The pastor is journaling; he finds it tough to stay with it.

A friend texted to ask if I would talk about how a minister with a full-time congregation can discipline himself to do a daily journal.  I’m not sure I’m the one to ask, for a good reason.

When I began keeping a journal, back in early 1990, I was between churches.  Long story told elsewhere, but with a 12-month paid leave of absence I had time on my hands.  Knowing that at the end of August 1990 my income would end and finding that pastor search committees were afraid of me–“If he’s so good, why is he available?”–I made a decision to journal.  I figured someday I would look back and wonder what I was thinking during this time.  So, I bought a hard-bound book and started writing each evening. Where to find those books? Barnes and Noble.  Hobby Lobby.  Even Wal-Mart.

Now, since I was unemployed, I had time for this and did not need the discipline my friend seems to need.  In September 1990 when I began pastoring in metro New Orleans, I found it relatively easy to stay with the program since I had formed the habit.

So, what follows will only partially answer my friend’s question.  But this is what I’ve come up with on the subject of “pastoral journaling.”  Hope it helps.

  1. First, find a good reason for writing a journal. Without this, you probably won’t stick with it.
  2. Find some interesting subjects you want to write about (see #8 below). Bear in mind that you can always add to what you’ve written, particularly if you’re using a Word document.  (When I started, laptops were not an option and I used the old- fashioned pen and book.)
  3. Decide for whom and to whom you are writing.  At first I was writing for some future version of myself.  Then, I read one day that a journal is primarily for one’s grandchildren or even beyond.  We are writing for history, in a way. The line from Psalm 102:18 fits here: This will be written for the generation to come, that a people yet to be created may praise the Lord. 
  4. At first, you may not have any idea what may become of this journal. So, don’t worry about it.  In my case, I ended the journal sometime around the year 2000, as the 56 books were filling all the space available.  Eventually, since the library at New Orleans Baptist Theological Seminary will be receiving all my “papers,” they will own these volumes too.  What they do with them is anybody’s guess.
  5. Don’t let journaling be burdensome.  Enjoy it.
  6. Get your wife to support you in this.  Discuss with her the best way for her to encourage you, whatever that ends up being.
  7. Find a secure place to keep the books.  This is private information and not to be on shelves in the living room, yet you will want access to it.
  8. Little by little, decide what you want to include and what to omit. Here are some suggestions, based on what I did.  Write about–

–Who you talked with today

–What you did today

–Anything that is stressing you or causing you anxiety right now

–What your family members are going through

–Anything happening in your family you will want to remember.  The decade of the 1990s saw most of my eight grandchildren being born.  So, if they wanted to, they could pick up one of these journals and read about their birth.

–Talk about the deacons meeting or the church business meeting, particularly if it causes you grief or concern.  You’ll want this for the future.
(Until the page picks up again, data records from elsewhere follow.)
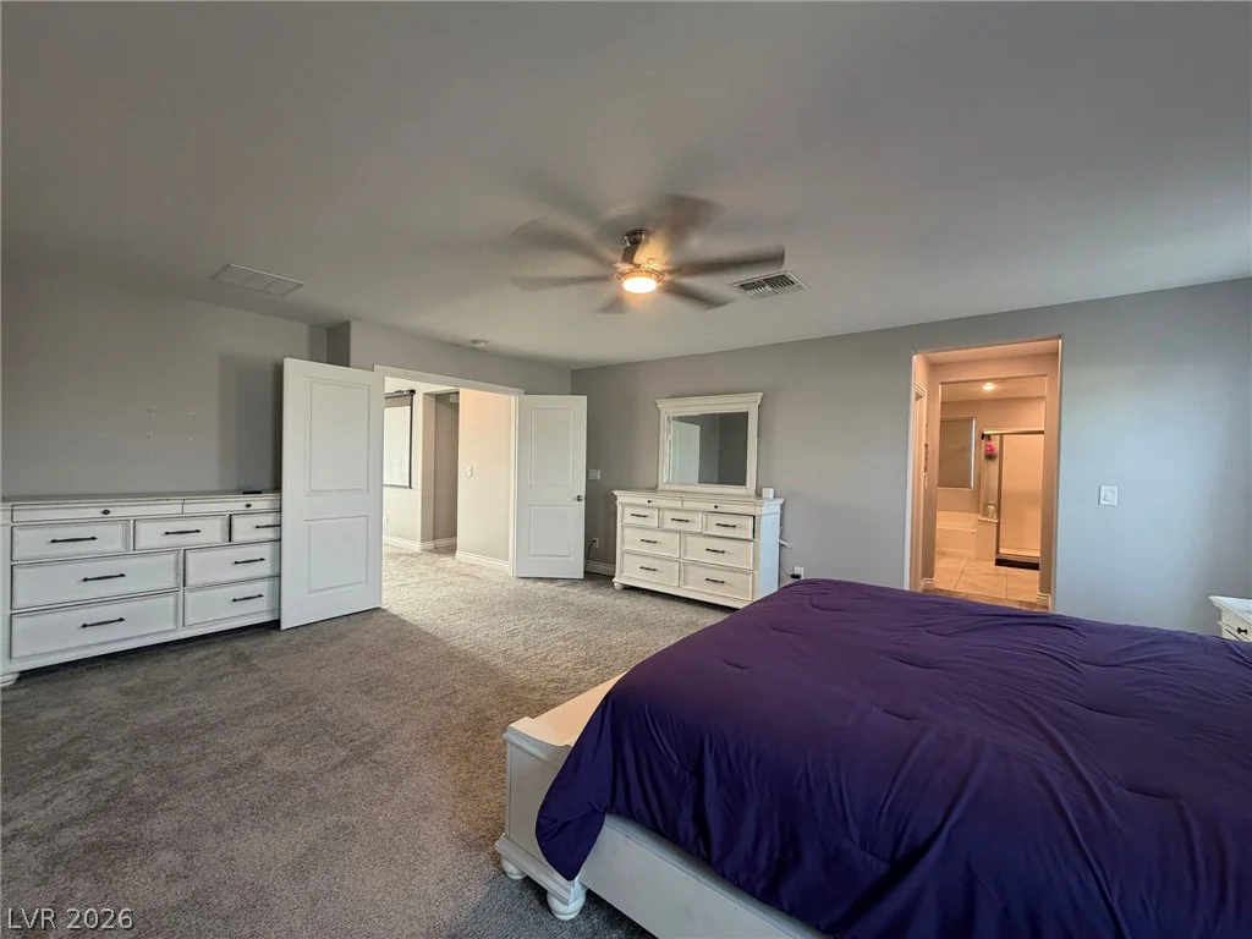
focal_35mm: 14
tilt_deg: -0.8
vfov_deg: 85.7
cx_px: 626
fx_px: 506
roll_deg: -1.2
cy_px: 470
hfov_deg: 102.1
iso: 250
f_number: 2.2
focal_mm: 2.22
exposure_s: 1/60
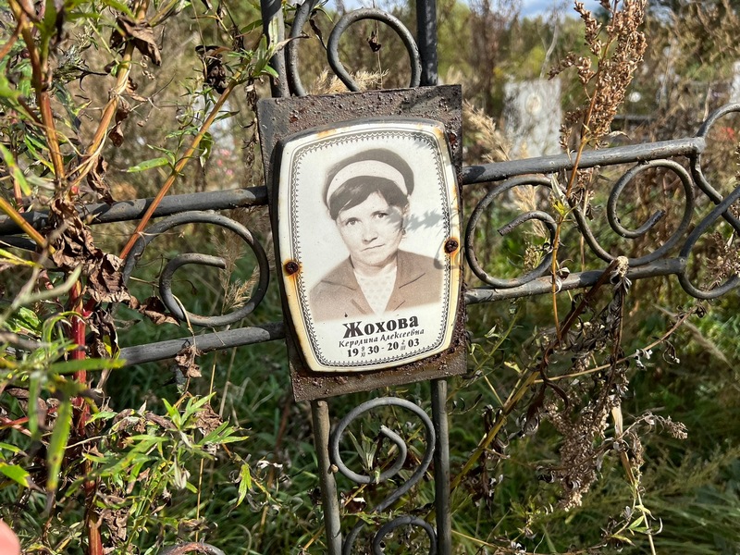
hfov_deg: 67.3
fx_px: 556
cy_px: 278
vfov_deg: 53.1
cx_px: 370
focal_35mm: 26
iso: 50
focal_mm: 5.7
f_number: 1.5
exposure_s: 1/4831
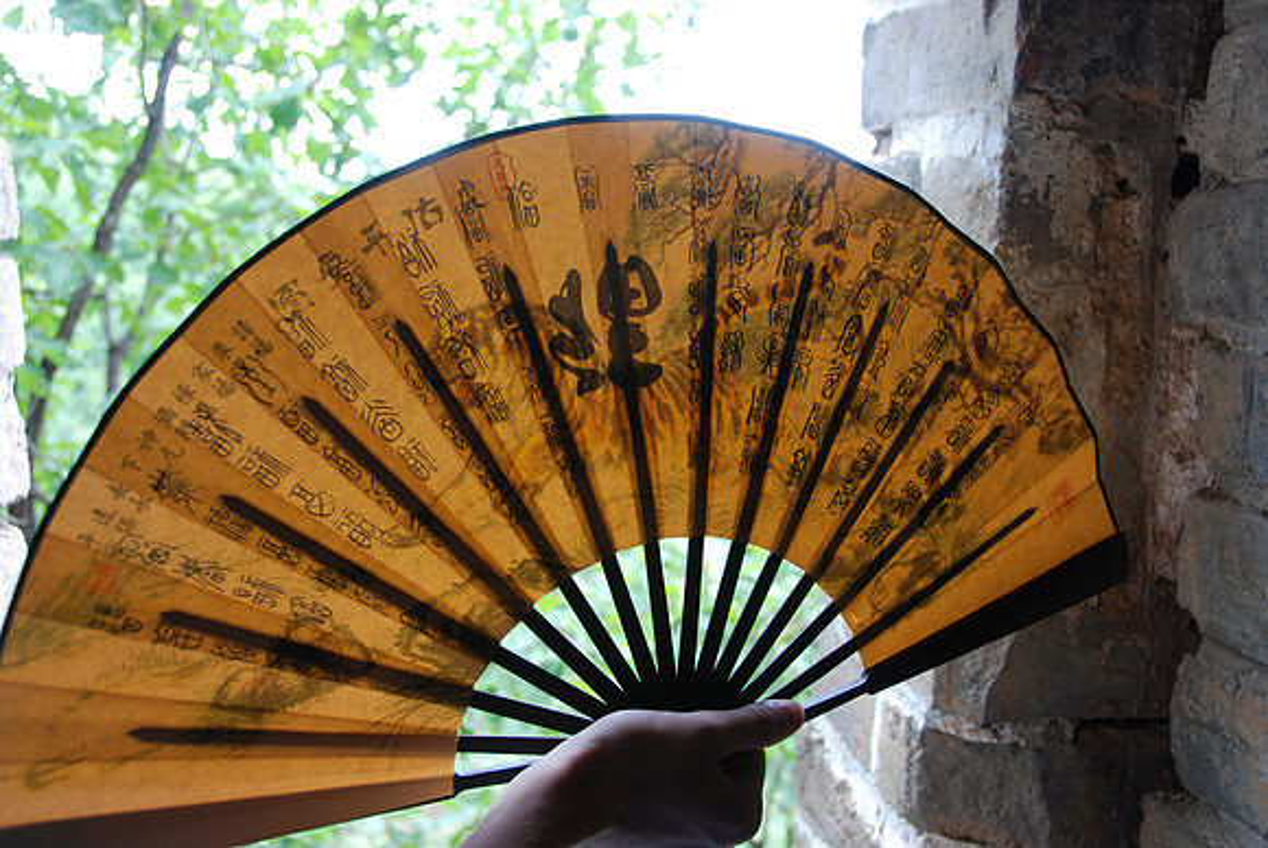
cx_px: 634
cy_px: 424
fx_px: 1269
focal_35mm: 36
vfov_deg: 37.0
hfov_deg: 53.1
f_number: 4
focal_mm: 24
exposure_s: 1/60
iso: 200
–Write about what you did wrong in the last church or could have done better

–Talk about lessons you learned from each church you pastored

–On Saturday, write out the essence of tomorrow’s sermon.  Write the illustrations in more detail.  Do not assume you will remember that great story.  Tell it all.

–List what you are praying for these days.
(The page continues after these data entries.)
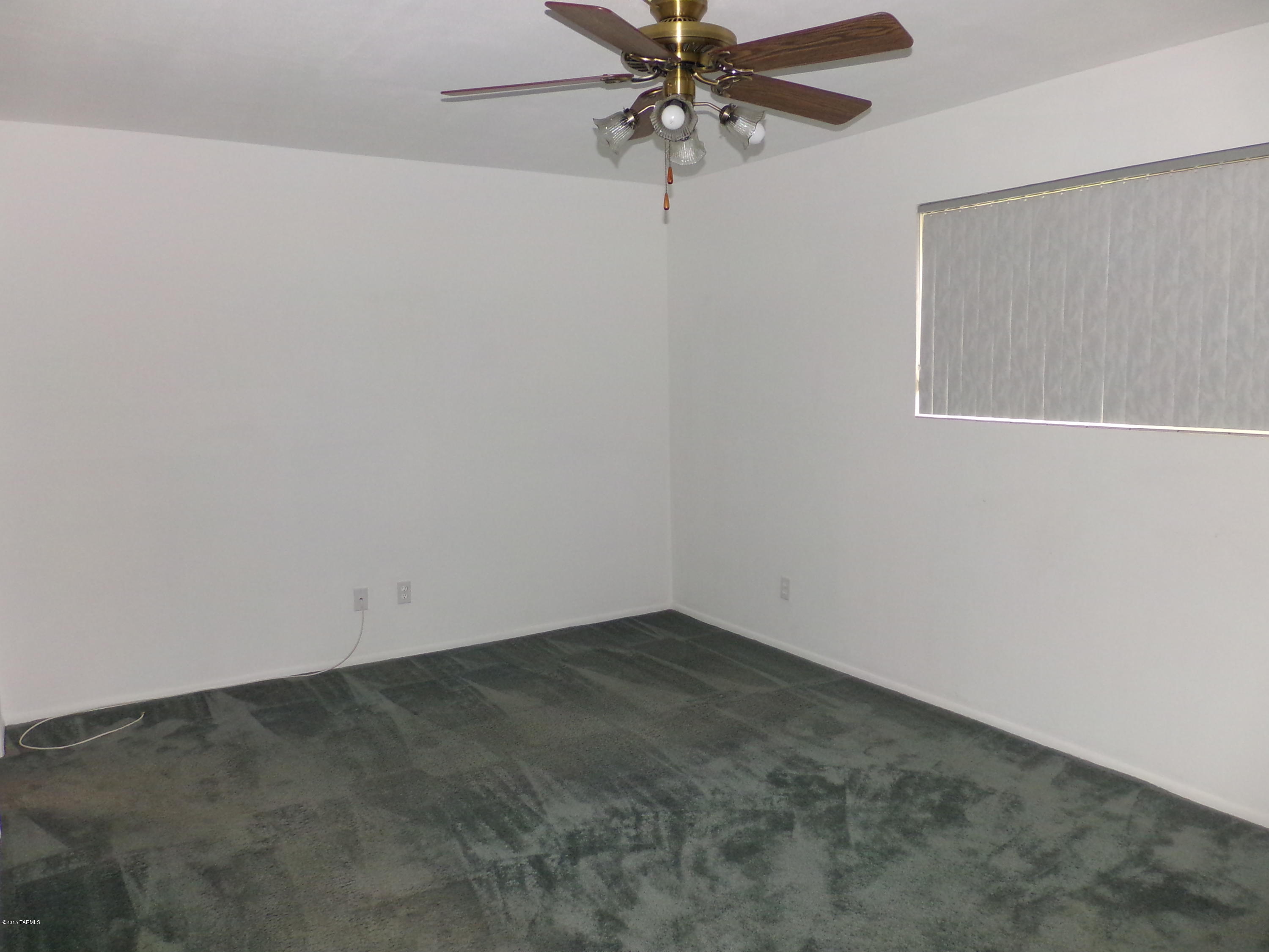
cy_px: 476
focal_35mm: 26
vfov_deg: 53.1
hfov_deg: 67.3
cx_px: 634
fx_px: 953
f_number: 3.2
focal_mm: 4.7
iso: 200
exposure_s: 1/60
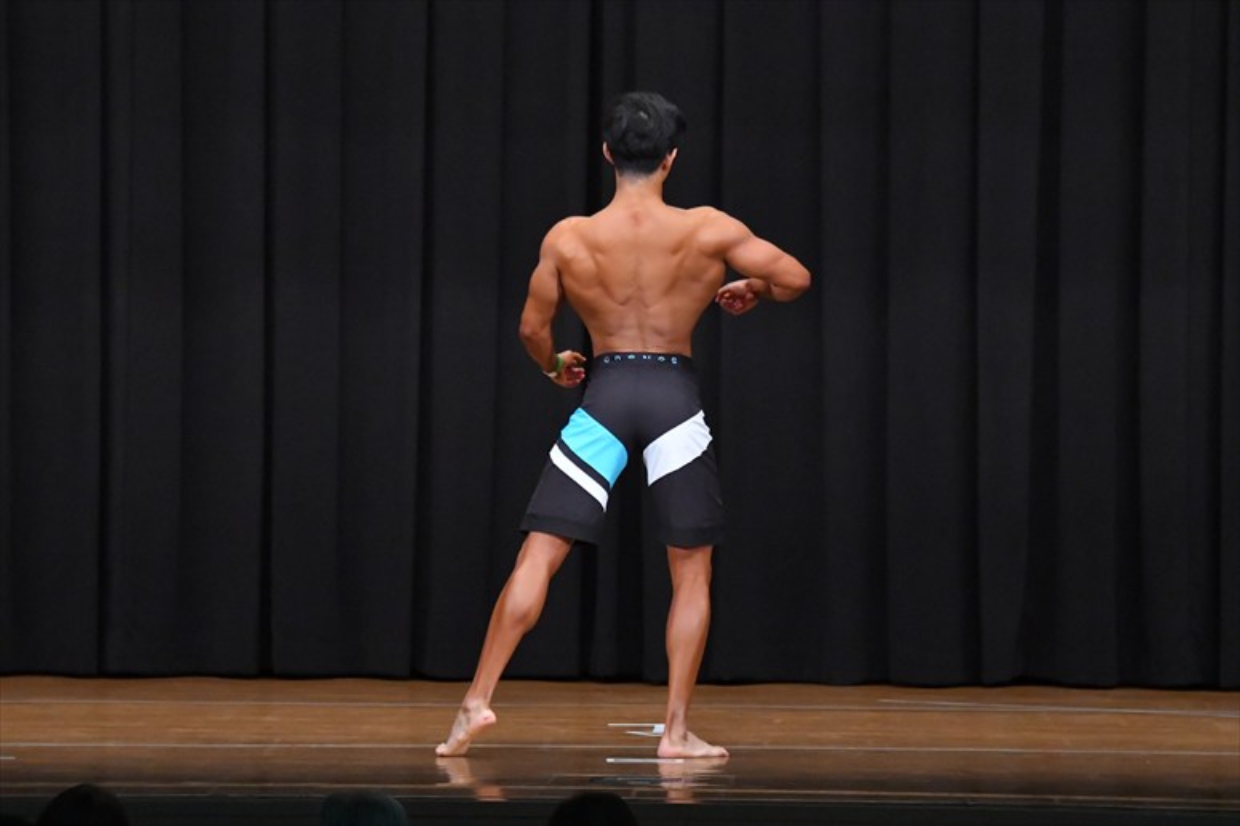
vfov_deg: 6.8
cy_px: 413
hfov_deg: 10.2
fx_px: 6954
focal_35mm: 202
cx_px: 620
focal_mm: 135
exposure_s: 1/400
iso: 8000
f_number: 5.6
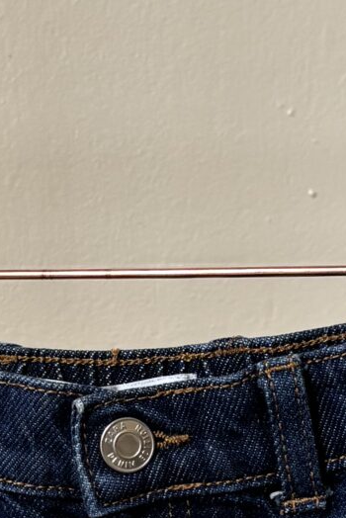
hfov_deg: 10.4
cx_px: 121
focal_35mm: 132
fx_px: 1900
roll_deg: -0.1
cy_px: 403
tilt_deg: +0.0
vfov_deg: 15.4
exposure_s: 1/60
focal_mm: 5.96
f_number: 1.6
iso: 160
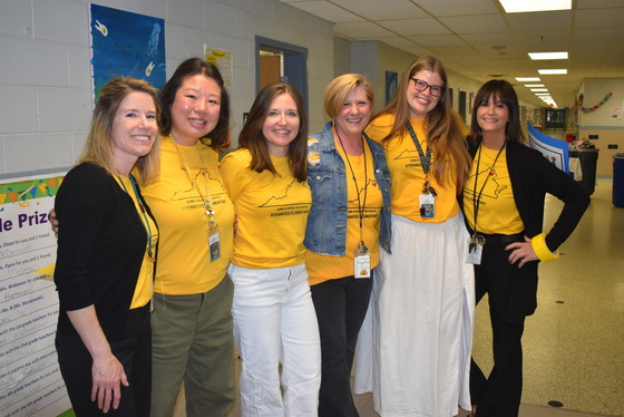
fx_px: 624
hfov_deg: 53.1
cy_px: 208
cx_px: 312
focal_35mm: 36
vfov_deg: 36.9
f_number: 4.5
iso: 800
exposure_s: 1/80
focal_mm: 24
9. Go back occasionally and read past posts.  Make decisions on what you need to do differently or better from now on.

10. Write about Scripture you are studying and the things you are learning.

11. Write about books you are reading, and not just the religious ones.  If the content is worth your time, something in it will more than likely be worth keeping.

The word journal comes from jour, the French word for “day.”  It gave us journey, the trip of a day.  The restaurant’s menu may feature the soup du jour.  The point being: Tell us what you did today!  And have fun doing it.